I fundamentally reject the insane notion that equates art and speech of any kind with violence. This is the exact same bunk that the Christian Right has trafficked in for decades. Record stores and comic shops were lobbied mercilessly by pearl clutching Jesus freaks to remove violent and sexual content that they insisted would lead to bedlam. Now my own damn people are protesting any website that provides a platform to people who talk shit about us because this allegedly promotes violence towards marginalized people like me. Well this marginalized person calls bullshit.

Dave Chapelle is no more responsible for the actions of assholes who bash me for stepping in the wrong bathroom than Grand Theft Auto is for the latest school shooting. Art doesn't kill people, psychopaths do, and cancel culture of any kind only empowers the same corporate and federal psychopaths that thrive on the very bigotry they claim to protect us from. Down south, the state is sold as the only defense good Bible thumping folk have to protect them from perverts in skirts in the ladies room. Up in the supposedly enlightened north, this exact same power structure is sold as the only thing protecting minorities like me from roaming mobs of mouth frothing bigots. I for one am tired of being used as prop for this scam. It's a fucking shell game and no matter which shell you pick, the house wins.

Queer people got sold this shit because we're scared and we have every right to be considering the sheer amount of violence and oppression we face on a daily basis. It's not unusual for victims of oppression to adopt the tactics of their oppressor in self-defense.  But this is not the answer. The only thing political correctness achieves is making it easier for powerful bigots to hide behind good manners while brave outspoken powerless people like Daphne Dorman get crushed for not following the rules that supposedly protect us.

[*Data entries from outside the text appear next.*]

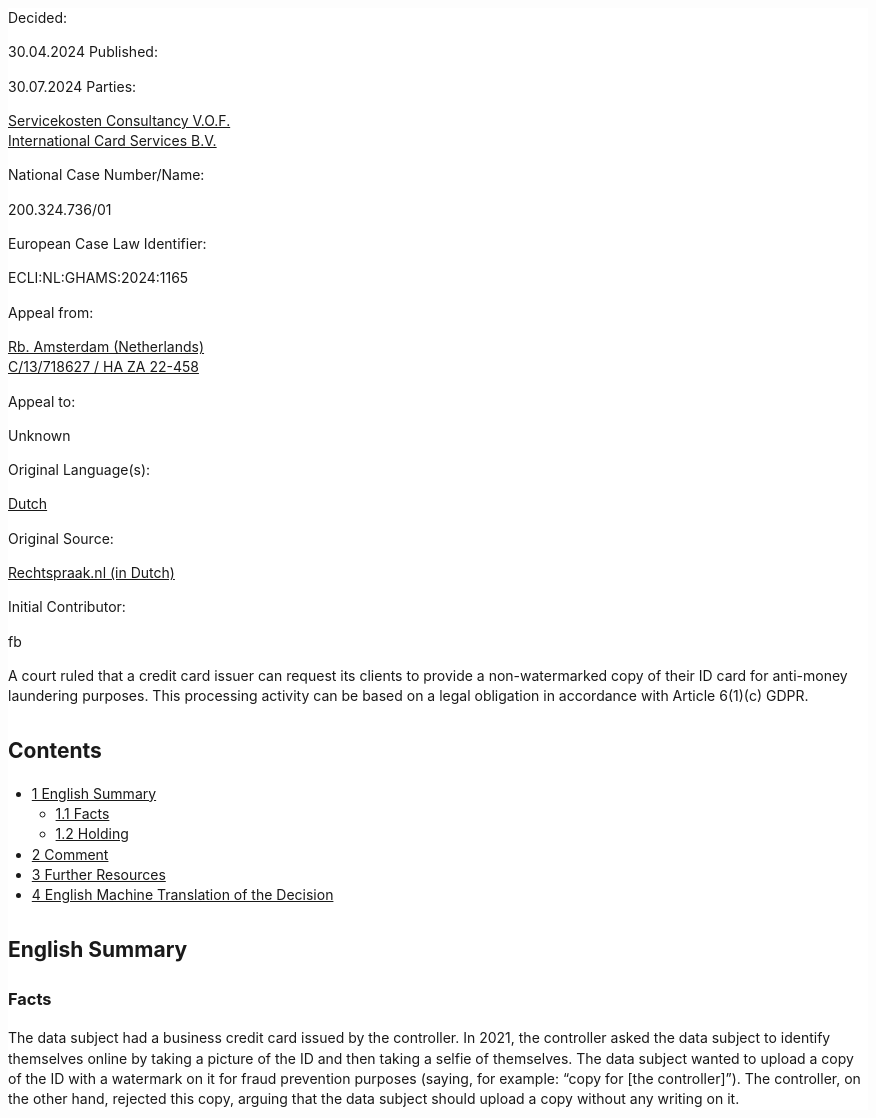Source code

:Decided:

30.04.2024 Published:

30.07.2024 Parties:

[Servicekosten Consultancy V.O.F.](https://www.servicekostenconsultancy.nl/contact.html)  
[International Card Services B.V.](https://www.icscards.nl/)

National Case Number/Name:

200.324.736/01

European Case Law Identifier:

ECLI:NL:GHAMS:2024:1165

Appeal from:

[Rb. Amsterdam (Netherlands)‎](/index.php?title=Category:Rb._Amsterdam_\(Netherlands\) "Category:Rb. Amsterdam (Netherlands)")  
[C/13/718627 / HA ZA 22-458](https://uitspraken.rechtspraak.nl/details?id=ECLI:NL:RBAMS:2023:145)

Appeal to:

Unknown

Original Language(s):

[Dutch](/index.php?title=Category:Dutch "Category:Dutch")

Original Source:

[Rechtspraak.nl (in Dutch)](https://uitspraken.rechtspraak.nl/details?id=ECLI:NL:GHAMS:2024:1165&showbutton=true&keyword=avg&idx=7)

Initial Contributor:

fb

A court ruled that a credit card issuer can request its clients to provide a non-watermarked copy of their ID card for anti-money laundering purposes. This processing activity can be based on a legal obligation in accordance with Article 6(1)(c) GDPR.

## Contents

*   [1 English Summary](#English_Summary)
    *   [1.1 Facts](#Facts)
    *   [1.2 Holding](#Holding)
*   [2 Comment](#Comment)
*   [3 Further Resources](#Further_Resources)
*   [4 English Machine Translation of the Decision](#English_Machine_Translation_of_the_Decision)

## English Summary

### Facts

The data subject had a business credit card issued by the controller. In 2021, the controller asked the data subject to identify themselves online by taking a picture of the ID and then taking a selfie of themselves. The data subject wanted to upload a copy of the ID with a watermark on it for fraud prevention purposes (saying, for example: “copy for \[the controller\]”). The controller, on the other hand, rejected this copy, arguing that the data subject should upload a copy without any writing on it.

As long as the same hierarchal structures remains in tact, any rules we create will only be used to solidify their power.

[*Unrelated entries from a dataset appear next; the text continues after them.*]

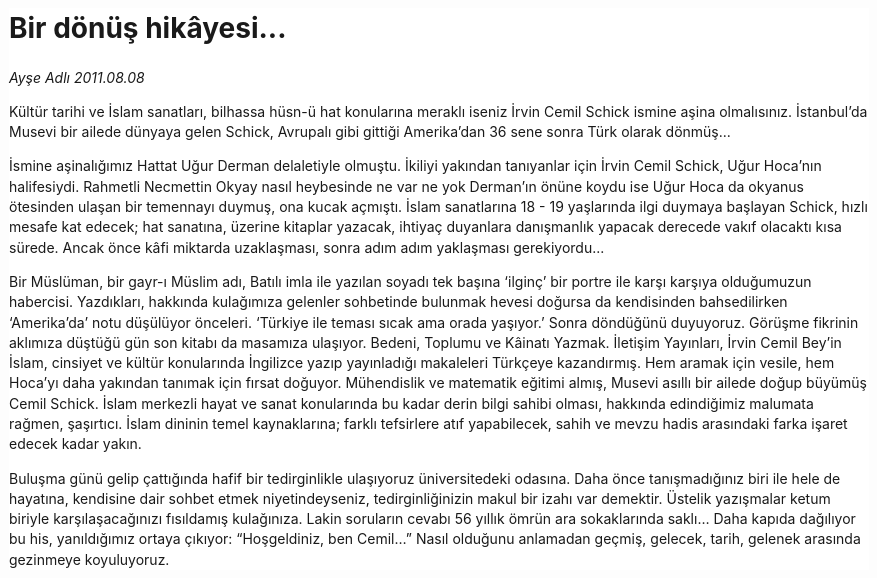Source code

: # Bir dönüş hikâyesi...

*Ayşe Adlı 2011.08.08*

<div class="news-detail-text-todays">
 <div>
 </div>
 <div>
 </div>
 <div id="newsSpot">
  <font class="detail-spot">
   <span>
    Kültür tarihi ve İslam sanatları, bilhassa hüsn-ü hat konularına meraklı iseniz İrvin Cemil Schick ismine aşina olmalısınız. İstanbul’da Musevi bir ailede dünyaya gelen Schick, Avrupalı gibi gittiği Amerika’dan 36 sene sonra Türk olarak dönmüş...
   </span>
  </font>
 </div>
 <div id="newsText">
  <font class="detail-text">
   <p>
    <p class="2011yenimetin">
     <span>
      İsmine aşinalığımız Hattat Uğur Derman delaletiyle olmuştu. İkiliyi yakından tanıyanlar için İrvin Cemil Schick, Uğur Hoca’nın halifesiydi. Rahmetli Necmettin Okyay nasıl heybesinde ne var ne yok Derman’ın önüne koydu ise Uğur Hoca da okyanus ötesinden ulaşan bir temennayı duymuş, ona kucak açmıştı. İslam sanatlarına 18 - 19 yaşlarında ilgi duymaya başlayan Schick, hızlı mesafe kat edecek; hat sanatına, üzerine kitaplar yazacak, ihtiyaç duyanlara danışmanlık yapacak derecede vakıf olacaktı kısa sürede. Ancak önce kâfi miktarda uzaklaşması, sonra adım adım yaklaşması gerekiyordu...
     </span>
    </p>
    <p class="2011gomme">
     <span>
      Bir Müslüman, bir gayr-ı Müslim adı, Batılı imla ile yazılan soyadı tek başına ‘ilginç’ bir portre ile karşı karşıya olduğumuzun habercisi. Yazdıkları, hakkında kulağımıza gelenler sohbetinde bulunmak hevesi doğursa da kendisinden bahsedilirken ‘Amerika’da’ notu düşülüyor önceleri. ‘Türkiye ile teması sıcak ama orada yaşıyor.’ Sonra döndüğünü duyuyoruz. Görüşme fikrinin aklımıza düştüğü gün son kitabı da masamıza ulaşıyor. Bedeni, Toplumu ve Kâinatı Yazmak. İletişim Yayınları, İrvin Cemil Bey’in İslam, cinsiyet ve kültür konularında İngilizce yazıp yayınladığı makaleleri Türkçeye kazandırmış. Hem aramak için vesile, hem Hoca’yı daha yakından tanımak için fırsat doğuyor. Mühendislik ve matematik eğitimi almış, Musevi asıllı bir ailede doğup büyümüş Cemil Schick. İslam merkezli hayat ve sanat konularında bu kadar derin bilgi sahibi olması, hakkında edindiğimiz malumata rağmen, şaşırtıcı. İslam dininin temel kaynaklarına; farklı tefsirlere atıf yapabilecek, sahih ve mevzu hadis arasındaki farka işaret edecek kadar yakın.
     </span>
    </p>
    <p class="BasicParagraph">
     <span lang="EN-GB">
      Buluşma günü gelip çattığında hafif bir tedirginlikle ulaşıyoruz üniversitedeki odasına. Daha önce tanışmadığınız biri ile hele de hayatına, kendisine dair sohbet etmek niyetindeyseniz, tedirginliğinizin makul bir izahı var demektir. Üstelik yazışmalar ketum biriyle karşılaşacağınızı fısıldamış kulağınıza. Lakin soruların cevabı 56 yıllık ömrün ara sokaklarında saklı… Daha kapıda dağılıyor bu his, yanıldığımız ortaya çıkıyor: “Hoşgeldiniz, ben Cemil…” Nasıl olduğunu anlamadan geçmiş, gelecek, tarih, gelenek arasında gezinmeye koyuluyoruz.
     </span>
    </p>
    <p class="BasicParagraph">
     <span lang="EN-GB">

So I say let Dave tell his shitty jokes even if they do make us cringe, and push companies like Netflix to hire more trans comics instead of canceling him, because everyone deserves a platform, even the assholes. The only thing inappropriate enough to be worth canceling is the power systems that censorship, no matter how well intentioned, reinforces. This can only be done by giving everyone the freedom to speak so long as everyone has the right to respond.




Peace, Love, & Empathy- Nicky/CH




Soundtrack; songs that influenced this post

*  Bad Catholics by the Menzingers

*  Eat Me Alive by Judas Priest

*  Everybody Does by Julien Baker

*  Bastard by Motley Crue

*  Shell Game by Bright Eyes

*  Animal (Fuck Like a Beast) by W.A.S.P.

*  M.T.V.- Get Off the Air by Dead Kennedys

*  Into the Coven by Mercyful Fate

*  Rock n Roll N*gger by Patti Smith

*  Possessed by Venom

1 comment:

  1. That's really sad about Daphne. This suicide is part of the same grand plan that military veterans and COVID lockdown victims are experiencing. The state and its corporate lackeys have made it abundantly clear that we are to submit to their authority, or else (Fauci actually said "do as you're told")! What's so strange is that people in disparate groups who seemingly have nothing in common as far as issues go are all turning to the same authority for protection. Are we the only ones who see the contradiction here?

    I have been suicidal before too, not because of any gender or sexual identity issues, but because the state has often made my life so hopeless that I see no way out. I am now a total ward of the state, with 95% of my income being derived from it. It would be nice if corporate employers were not so ageist and ableist that they would hire me, even if at a lower wage than someone more emotionally energetic.